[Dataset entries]
◇ ◇ ◇ ◇
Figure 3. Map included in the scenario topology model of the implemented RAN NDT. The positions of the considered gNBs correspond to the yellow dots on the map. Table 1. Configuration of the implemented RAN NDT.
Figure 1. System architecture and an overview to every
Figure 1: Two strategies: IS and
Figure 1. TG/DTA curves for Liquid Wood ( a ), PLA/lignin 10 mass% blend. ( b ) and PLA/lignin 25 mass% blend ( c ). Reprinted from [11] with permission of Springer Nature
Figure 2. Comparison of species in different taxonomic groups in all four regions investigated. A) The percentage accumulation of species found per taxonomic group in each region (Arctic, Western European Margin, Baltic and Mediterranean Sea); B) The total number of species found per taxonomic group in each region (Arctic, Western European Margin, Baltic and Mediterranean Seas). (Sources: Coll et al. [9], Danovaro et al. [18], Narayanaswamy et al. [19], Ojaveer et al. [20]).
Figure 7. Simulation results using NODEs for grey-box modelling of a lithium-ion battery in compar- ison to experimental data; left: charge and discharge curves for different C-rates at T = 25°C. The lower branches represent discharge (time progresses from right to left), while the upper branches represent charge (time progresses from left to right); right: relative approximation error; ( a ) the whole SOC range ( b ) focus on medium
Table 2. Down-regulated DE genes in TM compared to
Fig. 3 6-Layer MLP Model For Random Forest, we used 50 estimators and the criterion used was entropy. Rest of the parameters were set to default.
◇ ◇ ◇ ◇
> _Work to be completed_: Once you find the string "from" in a line of the records, copy that line.

> _Exercise output_:
Figure 1. TG/DTA curves for Liquid Wood ( a ), PLA/lignin 10 mass% blend. ( b ) and PLA/lignin 25 mass% blend ( c ). Reprinted from [11] with permission of Springer Nature
Figure 7. Simulation results using NODEs for grey-box modelling of a lithium-ion battery in compar- ison to experimental data; left: charge and discharge curves for different C-rates at T = 25°C. The lower branches represent discharge (time progresses from right to left), while the upper branches represent charge (time progresses from left to right); right: relative approximation error; ( a ) the whole SOC range ( b ) focus on medium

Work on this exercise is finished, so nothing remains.